Guided flows supported common or complex topics that required structured language, clear next steps, and predictable pathways.
Greeting Menu
Personalized greeting based on student status, account access, or guest entry.
Topic Selection
Students select a topic and guided prompts clarify the support they need.
Guided Options
Suggested questions and branching paths guide students toward relevant support.
Deliver Support
Relevant answers are surfaced through curated content, guided support, or knowledge articles.
Solution Provided
Student receives the answer, resource, or next step.
Escalation Required
Issue escalates to front-line staff when additional support is needed.
Guided path example in chat
Generative support handled questions without predefined paths, allowing students to ask naturally while AI surfaced trusted answers from existing knowledge sources.
Generative flow example in chat
Open-ended Question
Students ask questions naturally using their own words.
AI Understands Intent
AI interprets intent to identify the student's support need.
Search Trusted Sources and Generate Response
AI searches trusted sources e.g. web pages, knowledge articles and other relevant information.
Deliver Generative Support
AI provides contextual answers with links to trusted resources.
Solution Provided
Student receives the answer, resource, or next step.
Escalation Required
Issue escalates to front-line staff when additional support is needed.
Structured prompts and guided pathways helped students navigate common support topics more confidently, reducing friction in high-volume and procedural requests.
Knowledge-driven responses prioritized institutional content, helping students find more reliable answers without needing to navigate multiple systems or webpages.
A dual-mode design gave students the right type of support for each situation — structured flows for common requests and generative responses for open-ended questions.

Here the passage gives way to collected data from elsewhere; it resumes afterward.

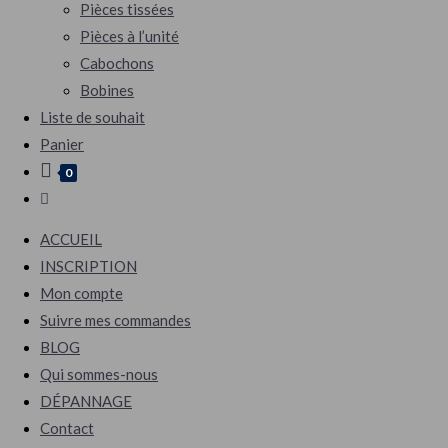
Pièces tissées
Pièces à l’unité
Cabochons
Bobines
Liste de souhait
Panier
0
Toggle
website
ACCUEIL
search
INSCRIPTION
Mon compte
Suivre mes commandes
BLOG
Qui sommes-nous
DÉPANNAGE
Contact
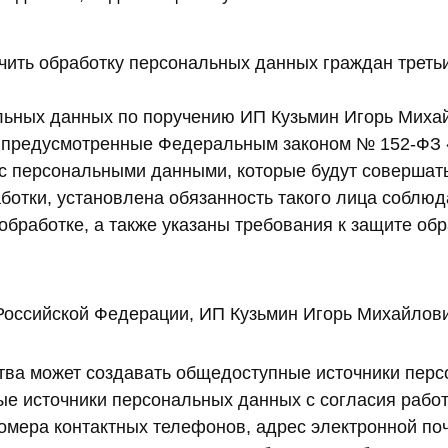
ить обработку персональных данных граждан третьи
ьных данных по поручению ИП Кузьмин Игорь Михай
, предусмотренные Федеральным законом № 152-ФЗ 
 с персональными данными, которые будут соверша
ботки, установлена обязанность такого лица соблю
обработке, а также указаны требования к защите о
 Российской Федерации, ИП Кузьмин Игорь Михайлов
ва может создавать общедоступные источники персо
ые источники персональных данных с согласия работ
 номера контактных телефонов, адрес электронной п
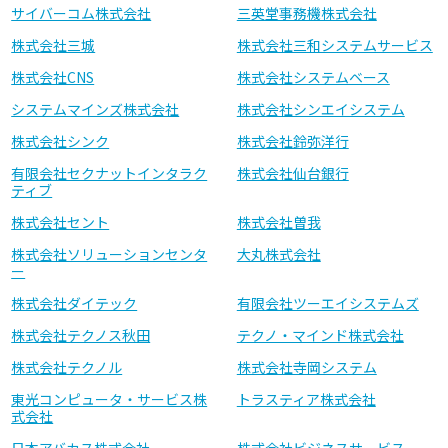
サイバーコム株式会社
三英堂事務機株式会社
株式会社三城
株式会社三和システムサービス
株式会社CNS
株式会社システムベース
システムマインズ株式会社
株式会社シンエイシステム
株式会社シンク
株式会社鈴弥洋行
有限会社セクナットインタラク
株式会社仙台銀行
ティブ
株式会社セント
株式会社曽我
株式会社ソリューションセンタ
大丸株式会社
ー
株式会社ダイテック
有限会社ツーエイシステムズ
株式会社テクノス秋田
テクノ・マインド株式会社
株式会社テクノル
株式会社寺岡システム
東光コンピュータ・サービス株
トラスティア株式会社
式会社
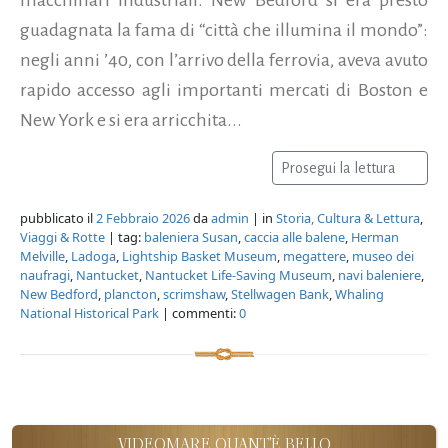
guadagnata la fama di “città che illumina il mondo”:
negli anni ’40, con l’arrivo della ferrovia, aveva avuto
rapido accesso agli importanti mercati di Boston e
New York e si era arricchita...
Prosegui la lettura
pubblicato il
2 Febbraio 2026
da
admin
| in
Storia, Cultura & Lettura
,
Viaggi & Rotte
| tag:
baleniera Susan
,
caccia alle balene
,
Herman
Melville
,
Ladoga
,
Lightship Basket Museum
,
megattere
,
museo dei
naufragi
,
Nantucket
,
Nantucket Life-Saving Museum
,
navi baleniere
,
New Bedford
,
plancton
,
scrimshaw
,
Stellwagen Bank
,
Whaling
National Historical Park
| commenti:
0
VIDEOMARE QUANT'È BELLO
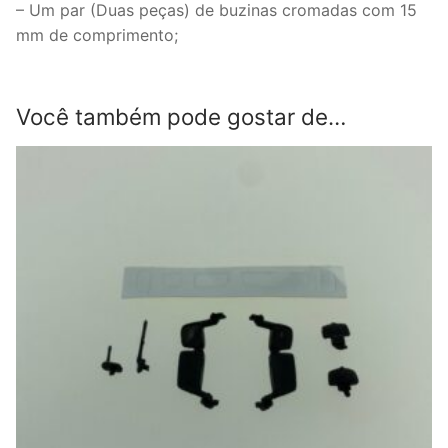
– Um par (Duas peças) de buzinas cromadas com 15
1:50
mm de comprimento;
Tekno.
quantidade
Você também pode gostar de…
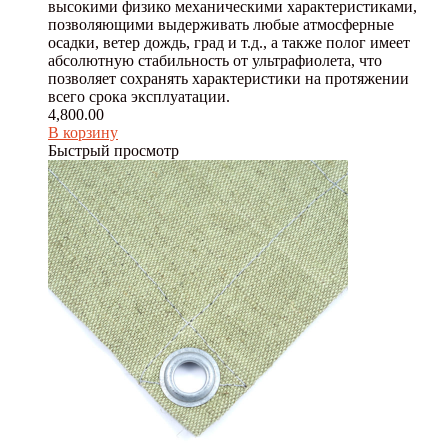
высокими физико механическими характеристиками,
позволяющими выдерживать любые атмосферные
осадки, ветер дождь, град и т.д., а также полог имеет
абсолютную стабильность от ультрафиолета, что
позволяет сохранять характеристики на протяжении
всего срока эксплуатации.
4,800.00
В корзину
Быстрый просмотр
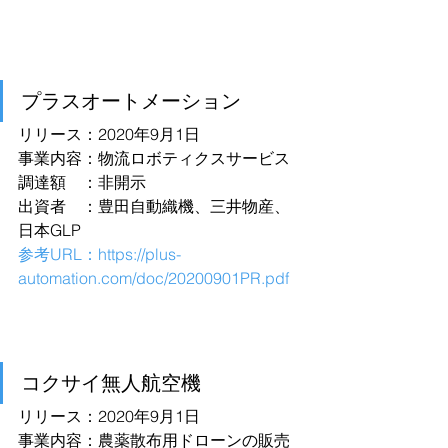
プラスオートメーション
リリース：2020年9月1日
事業内容：物流ロボティクスサービス
調達額　：非開示
出資者　：豊田自動織機、三井物産、
日本GLP
参考URL：
https://plus-
automation.com/doc/20200901PR.pdf
コクサイ無人航空機
リリース：2020年9月1日
事業内容：農薬散布用ドローンの販売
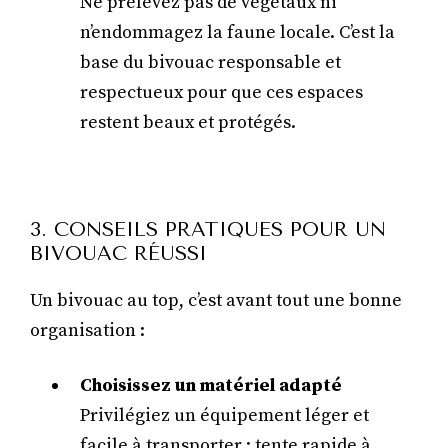
Ne prélevez pas de végétaux ni
n’endommagez la faune locale. C’est la
base du bivouac responsable et
respectueux pour que ces espaces
restent beaux et protégés.
3. CONSEILS PRATIQUES POUR UN
BIVOUAC RÉUSSI
Un bivouac au top, c’est avant tout une bonne
organisation :
Choisissez un matériel adapté
Privilégiez un équipement léger et
facile à transporter : tente rapide à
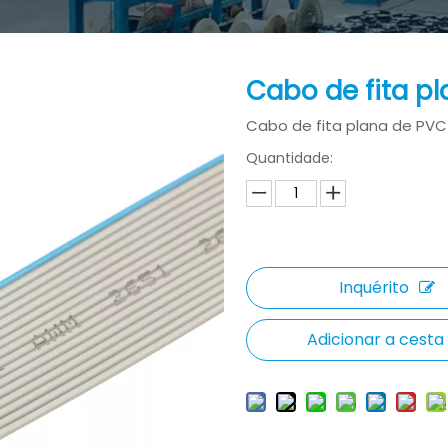
Cabo de fita p
Cabo de fita plana de PVC
Quantidade:
Inquérito
Adicionar a cesta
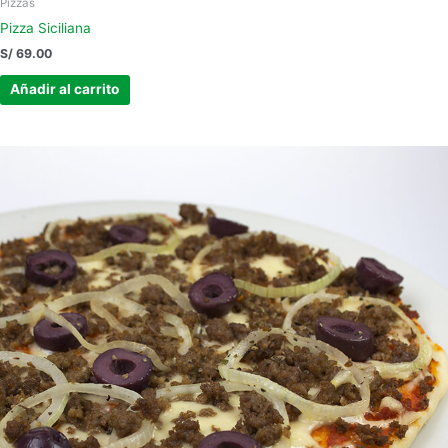
Pizzas
Pizza Siciliana
S/
69.00
Añadir al carrito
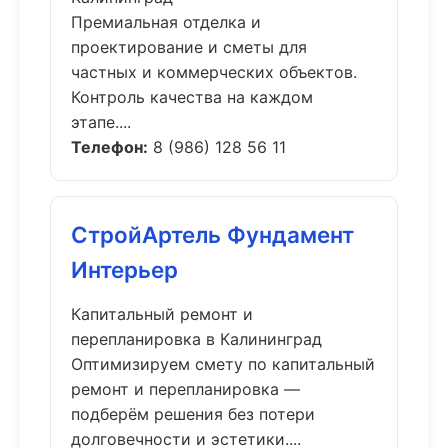
Премиальная отделка и
проектирование и сметы для
частных и коммерческих объектов.
Контроль качества на каждом
этапе....
Телефон:
8 (986) 128 56 11
СтройАртель Фундамент
Интерьер
Капитальный ремонт и
перепланировка в Калининград
Оптимизируем смету по капитальный
ремонт и перепланировка —
подберём решения без потери
долговечности и эстетики....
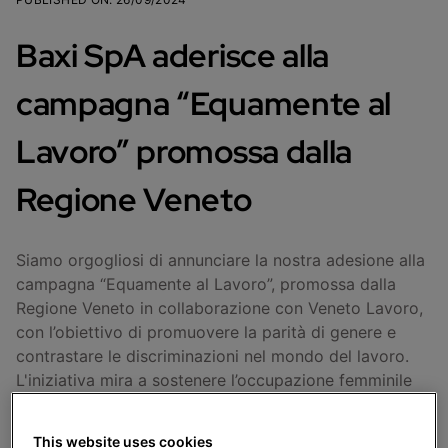
Baxi SpA aderisce alla
campagna “Equamente al
Lavoro” promossa dalla
Regione Veneto
Siamo orgogliosi di annunciare la nostra adesione alla
campagna “Equamente al Lavoro”, promossa dalla
Regione Veneto in collaborazione con Veneto Lavoro,
con l’obiettivo di promuovere la parità di genere e
contrastare le discriminazioni nel mondo del lavoro.
L'iniziativa mira a sostenere l’occupazione femminile
stabile e di qualità, ridurre il divario retributivo di
genere e promuovere la conciliazione tra vita
This website uses cookies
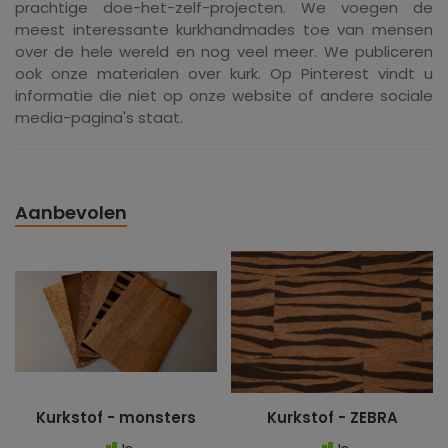
prachtige doe-het-zelf-projecten. We voegen de
meest interessante kurkhandmades toe van mensen
over de hele wereld en nog veel meer. We publiceren
ook onze materialen over kurk. Op Pinterest vindt u
informatie die niet op onze website of andere sociale
media-pagina's staat.
Aanbevolen
Kurkstof - monsters
Kurkstof - ZEBRA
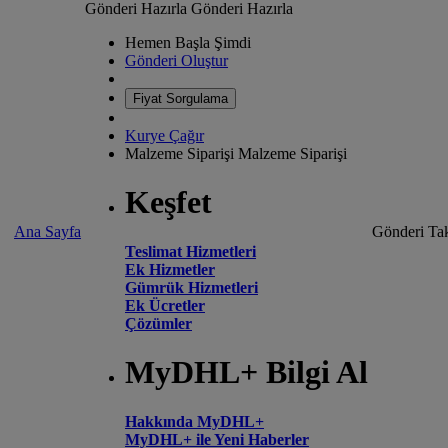
Gönderi Hazırla
Gönderi Hazırla
Hemen Başla Şimdi
Gönderi Oluştur
Fiyat Sorgulama
Kurye Çağır
Malzeme Siparişi
Malzeme Siparişi
Keşfet
Ana Sayfa
Gönderi Tak
Teslimat Hizmetleri
Ek Hizmetler
Gümrük Hizmetleri
Ek Ücretler
Çözümler
MyDHL+ Bilgi Al
Hakkında MyDHL+
MyDHL+ ile Yeni Haberler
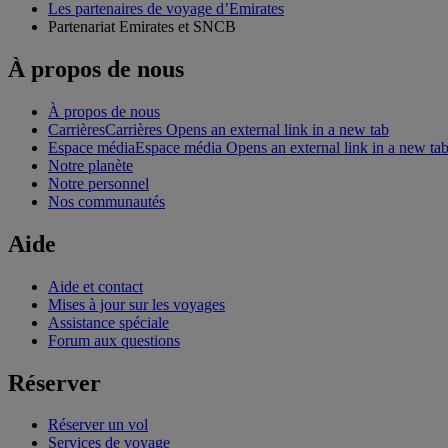
Les partenaires de voyage d’Emirates
Partenariat Emirates et SNCB
À propos de nous
À propos de nous
Carrières
Carrières Opens an external link in a new tab
Espace média
Espace média Opens an external link in a new ta
Notre planète
Notre personnel
Nos communautés
Aide
Aide et contact
Mises à jour sur les voyages
Assistance spéciale
Forum aux questions
Réserver
Réserver un vol
Services de voyage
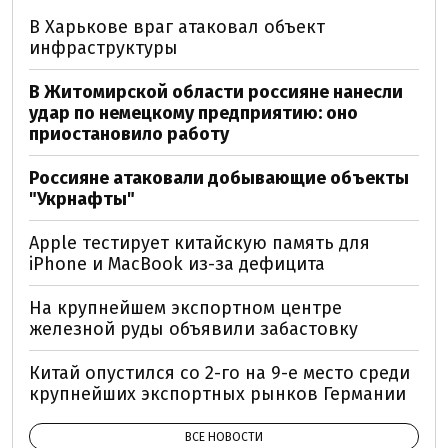
В Харькове враг атаковал объект
инфраструктуры
В Житомирской области россияне нанесли
удар по немецкому предприятию: оно
приостановило работу
Россияне атаковали добывающие объекты
"Укрнафты"
Apple тестирует китайскую память для
iPhone и MacBook из-за дефицита
На крупнейшем экспортном центре
железной руды объявили забастовку
Китай опустился со 2-го на 9-е место среди
крупнейших экспортных рынков Германии
ВСЕ НОВОСТИ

The conversational model created a more sustainable approach to student support by balancing self-service, contextual guidance, and escalation when human assistance was needed.
This project reinforced the importance of designing within constraints. Rather than replacing existing systems, the focus was on improving how students moved through them. Working within Comm100 and ServiceNow required thoughtful content structure, clear escalation paths, and support experiences that felt connected and scalable.
One key takeaway from this project was that AI should support people, not replace them. While conversational tools can help students find answers faster, some situations still require human support. An important part of the design was creating clear and natural pathways to staff when automation was no longer enough.
If this project continued, I would focus on creating more personalized support experiences based on student needs and context. I would also explore testing and analytics to better understand friction points, refine guided pathways, and strengthen how conversational and structured support work together.